Sunday, October 25, 2015

Scotland vs. Arizona: Reverse Culture Shock


People have been asking me: "So how does it feel to be back in Tucson?" And the answer is, "Mainly, weird."

Some things feel very normal - for example, driving again is pretty much like it ever was, despite the kids' amazement that now I can drive.  With broad roads,  well-signed streets, and a zippy new(ish) car, driving is pretty easy, except for the unpredictable behavior of other drivers.   

But little things are odd.

I'm still walking on the wrong side of the walking path, which tends to be a problem on a campus with 50,000+ people - I'm likely to get bashed into (or run over by a bike, skateboard, or golf cart) if I'm not careful.

U of A Administrative building with cactus garden in front

When I went out to lunch, and we cleared our table afterward, it felt odd, as you would just leave your dishes on the table for someone else to clear in Scotland, even at a small cafe, so I haven't cleared my dishes at a restaurant for 2 years.

Looking at refrigerators and washing machines and cars (for example) - lots of things are just BIGGER in the U.S. These things seemed small in Scotland at first, and then we got used to the smallness so now everything seems big.

Dropping the kids off at school is different - I've traded a 30 minute walk (up two hills to A's school and down 1 1/12 hills to my work) for a 60 minute drive each morning, dropping C off, and then A, and then finally heading to work myself.  I still get a bit of a walk...but when I got my parking permit, the guys looked at me strangeley, as if "Why would you want to walk; most people want to park as close as possible to work!" And they wonder why obesity is a major problem in the U.S.

The Mexican food is certainly a lot better here, and the diversity of places to eat.  But with diversity comes mediocrity, too.  There are a LOT of "not that good" restaurants that can stay in business (all they have to do is fool some of the people, some of the time), so you have to be wary. And the prices seem to have risen exponentially in the five years we've been gone. We haven't even tried the sushi place yet, concerned about sticker shock.

There is a lot of choice...Dundee has fewer choices, in places to shop, places to eat - we relied a lot more on Amazon.co.uk to get us things that we wanted but couldn't find conveniently in town.  But in Tucson, choice abounds. Restaurants, stores, multiple malls. But then you have Target - which I missed when we first arrived in Dundee, but now seems like a black hole for money - you walk in, and $65 is vacuumed out of your pocket.  Even if you're only stopping by "to get one little thing."  In the UK, pharmacies sell medicines and a few related items (diapers, sanitary supplies). In Tucson, medicines are only one of approximately a million items sold by Walgreens or CVS. 
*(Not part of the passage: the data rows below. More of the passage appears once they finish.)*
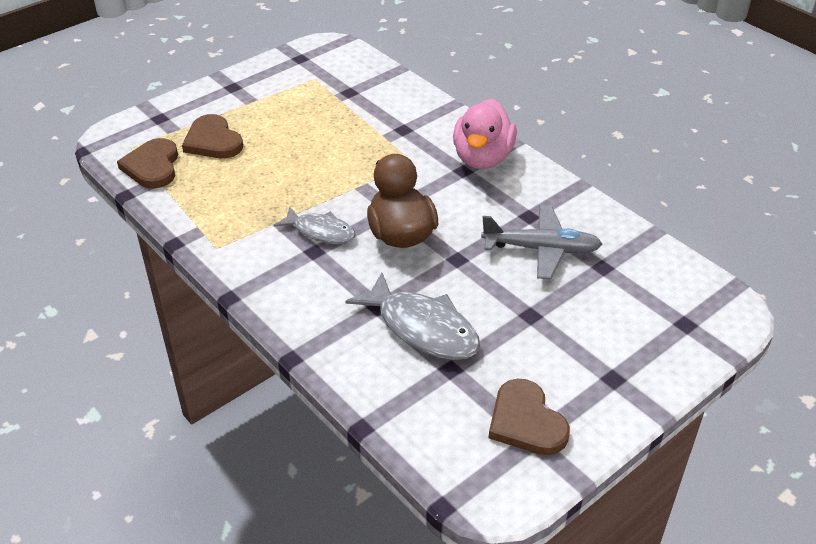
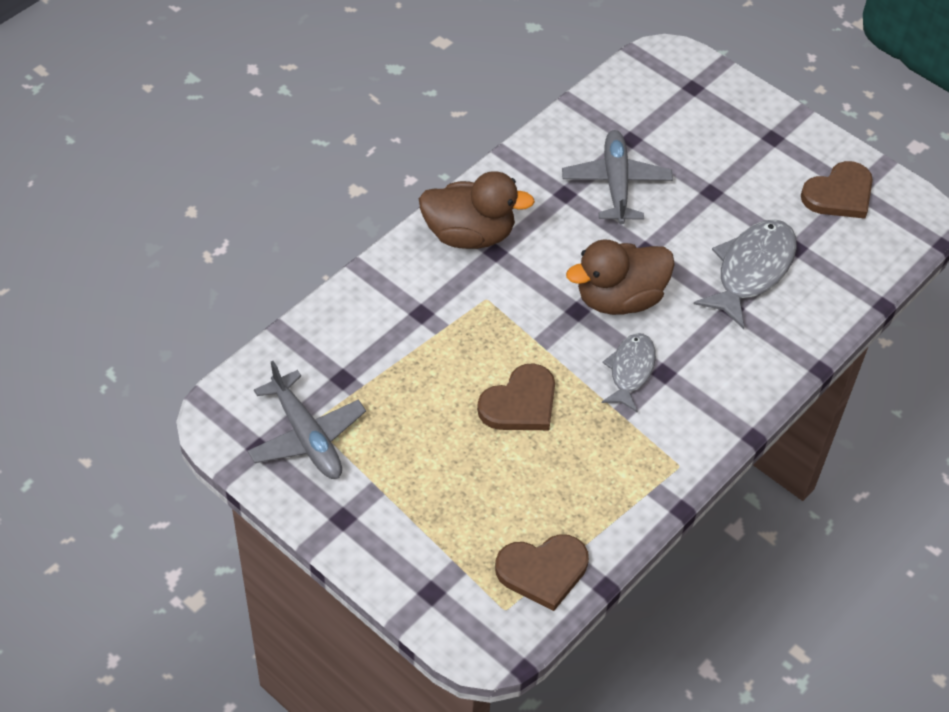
camera: 100 degrees left, 10 degrees up
brown heart [182,114,243,158] -> brown heart moved to [477,363,555,430]
pink duck [453,99,517,169] -> brown duck [419,171,535,249]
none -> grey plane [248,361,366,479]

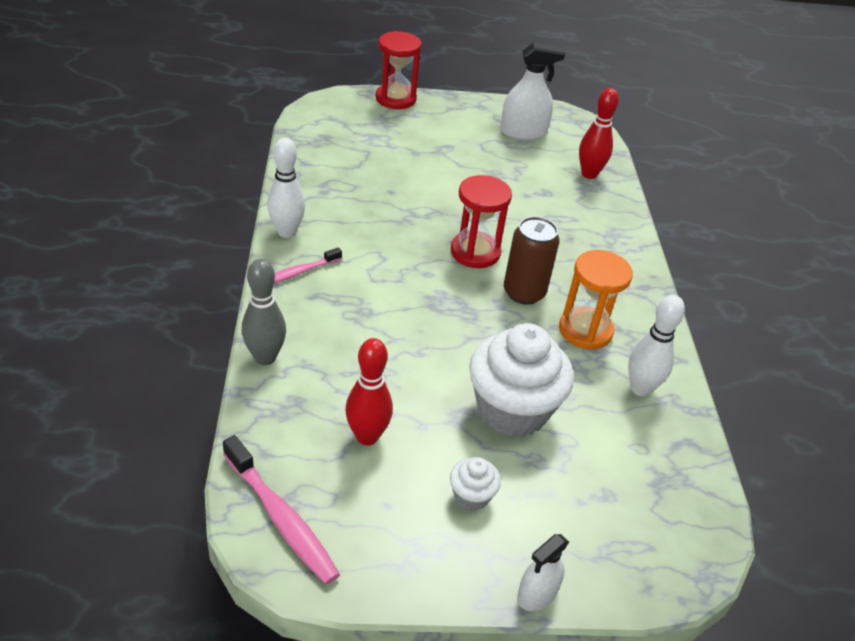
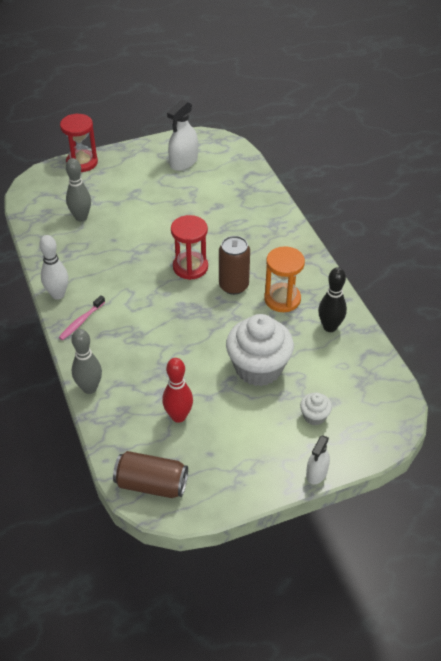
camera: 15 degrees left, 5 degrees up
pink toothbrush [223,435,340,585] -> brown can [113,451,188,498]
white cupcake [450,457,501,511] -> white cupcake moved to [300,393,332,425]
white spray bottle [500,43,565,140] -> white spray bottle turned 150 degrees clockwise [167,100,198,171]
red bowling pin [579,88,619,179] -> none
white bowling pin [628,295,685,397] -> black bowling pin [318,267,347,332]
none -> grey bowling pin [66,158,91,222]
As I was when I first arrived in Tucson from the East Coast, I am surprised and how sunny it is, and how big the sky is.  Scotland has beautiful scenery on a sunny day, but the sun, and open space are different here in Arizona.

It's different driving around, too...I keep wanting to pull the car over and snap pictures of the "different from Dundee" things - like storefronts advertising homemade tamales, and tortillas. Like the surprisingly large number [now THIS is something that has changed in 5 years] of places where you can be certified as a user of medical marijuana...just right there as you drive past...don't know if they're all dispenaries, or a combination of sellers and "doctors" [I put this in quotes not because I doubt effects, but because this doesn't seem like the kind of service a doctor might specialize in, or advertise widely, but maybe it's just me] popping up to serve a market that has probably always been there in Tucson, but just not so..in your face.

I'm switching back to American words and spellings, even though I had switched over in Scotland - it's a bin, not a trash can; trousers, not pants; I'd even started saying "If you fancy X" - all that has to go. Ditto spelling - writing papers for British journals, having my email correct me when I slipped up - "behaviour", especially was one I used a lot and now have to not spell "wrong" for the American audience. 

But maybe I should try to keep the British spelling and speech patterns - I fogot how "cool" it is to be British in the U.S. It gives you a certain authority that you lack if you're just a regular American.  Some of my new co-workers were telling me I had an accent - I tried to explain that I've always kind of had a British-esqe accent, but it's just magnified by virtue of having spent two years where all my co-workers sounded like that...but maybe I should just cultivate it, and pretend I'm really a Brit. Trouble is, if I really try to do a Scottish accent, I end up sounding like the leprechaun from Lucky Charms. So scratch that. I'll just have to be an American for whom, right now, Scotland seems normal and Arizona seems weird.  Until it doesn't anymore.